Work request
Write out the records in full, exactly as given, but without the images.

● ● ● ● ●

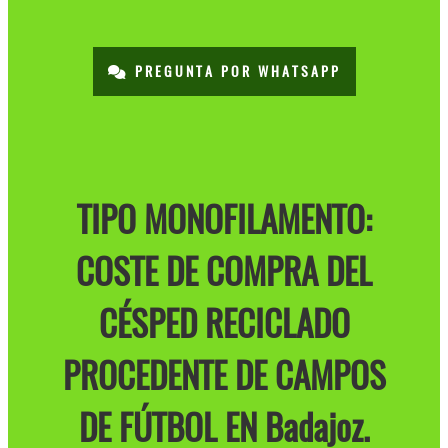
PREGUNTA POR WHATSAPP
TIPO MONOFILAMENTO:
COSTE DE COMPRA DEL
CÉSPED RECICLADO
PROCEDENTE DE CAMPOS
DE FÚTBOL EN Badajoz.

● ● ● ● ●

Completed exercise
PREGUNTA POR WHATSAPP
TIPO MONOFILAMENTO:
COSTE DE COMPRA DEL
CÉSPED RECICLADO
PROCEDENTE DE CAMPOS
DE FÚTBOL EN Badajoz.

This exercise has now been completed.